What the task requires: An exact reproduction is needed of every line from the beginning of the data down to and including the line that contains "index pip: (851, 911)", minus the pictures.

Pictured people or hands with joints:
○ ○ ○ ○ ○ ○ ○
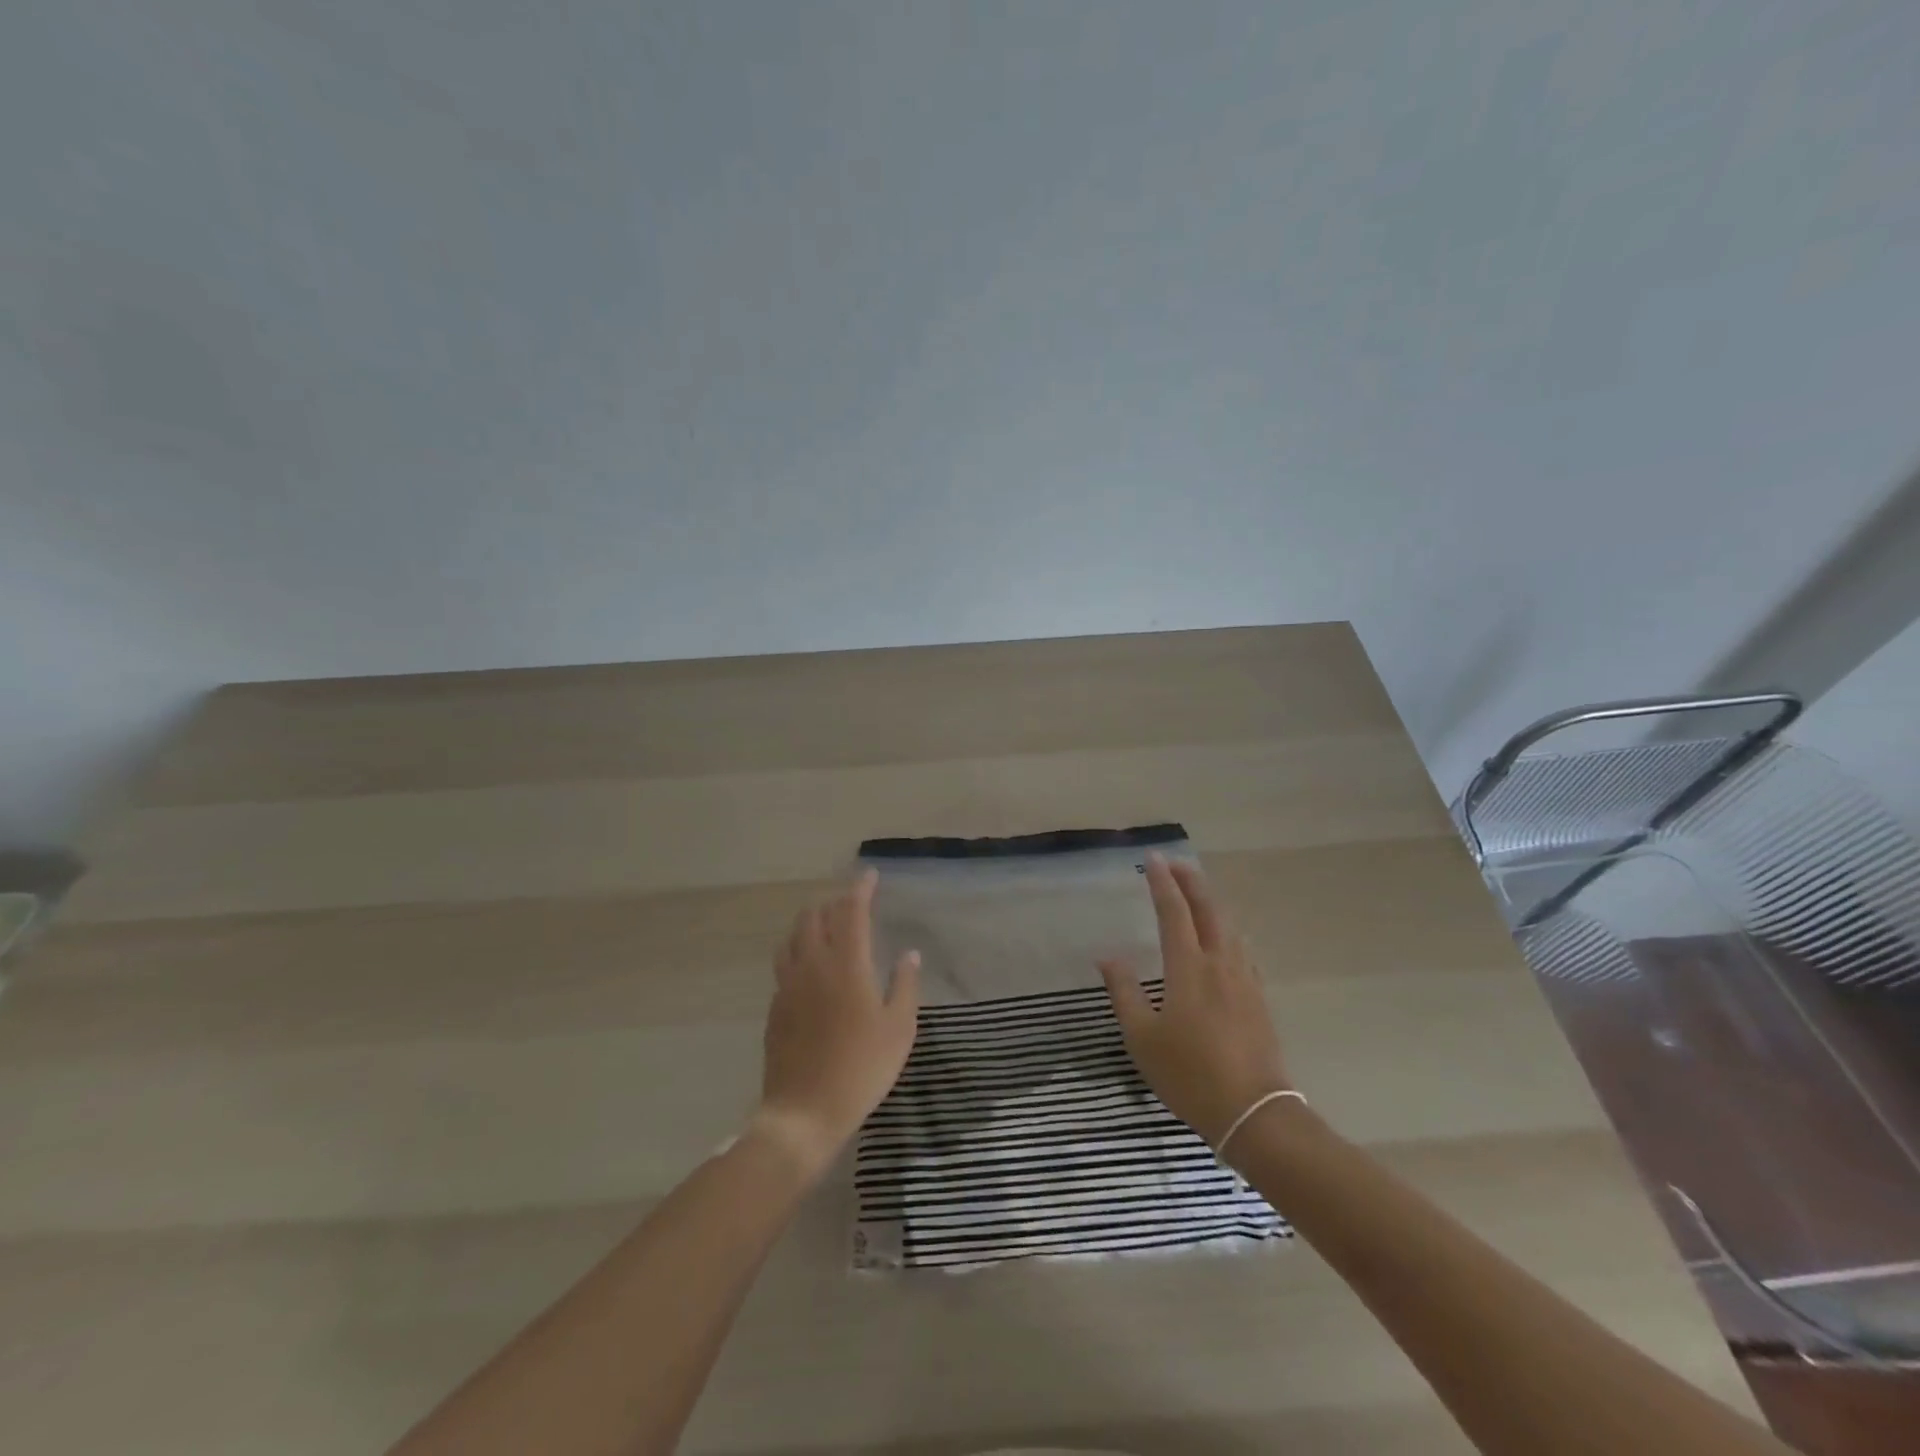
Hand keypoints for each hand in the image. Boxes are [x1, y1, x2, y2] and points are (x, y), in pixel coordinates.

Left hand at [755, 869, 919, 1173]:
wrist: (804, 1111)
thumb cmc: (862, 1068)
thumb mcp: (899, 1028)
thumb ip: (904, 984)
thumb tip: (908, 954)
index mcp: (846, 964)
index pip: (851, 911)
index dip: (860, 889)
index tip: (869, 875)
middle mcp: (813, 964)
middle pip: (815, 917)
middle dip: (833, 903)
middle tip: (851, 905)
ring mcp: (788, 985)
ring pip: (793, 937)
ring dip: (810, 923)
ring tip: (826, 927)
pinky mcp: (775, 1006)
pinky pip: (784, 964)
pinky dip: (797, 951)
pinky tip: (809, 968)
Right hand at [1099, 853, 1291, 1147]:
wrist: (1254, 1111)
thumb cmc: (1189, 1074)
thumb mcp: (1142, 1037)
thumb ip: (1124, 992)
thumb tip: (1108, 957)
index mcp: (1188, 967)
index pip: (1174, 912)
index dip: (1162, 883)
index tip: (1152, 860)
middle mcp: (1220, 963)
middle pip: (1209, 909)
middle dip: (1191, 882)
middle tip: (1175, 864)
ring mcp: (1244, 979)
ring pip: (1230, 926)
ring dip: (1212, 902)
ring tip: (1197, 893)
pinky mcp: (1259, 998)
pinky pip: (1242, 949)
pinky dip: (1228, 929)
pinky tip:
○ ○ ○ ○ ○ ○ ○
Written solution:
Hand keypoints for each hand in the image. Boxes are [x1, y1, x2, y2] and points are (x, y), in pixel coordinates.

Left hand at [755, 869, 919, 1173]:
wrist: (804, 1111)
thumb cmc: (862, 1068)
thumb mcp: (899, 1028)
thumb ip: (904, 984)
thumb tip: (908, 954)
index mcp: (846, 964)
index pip: (851, 911)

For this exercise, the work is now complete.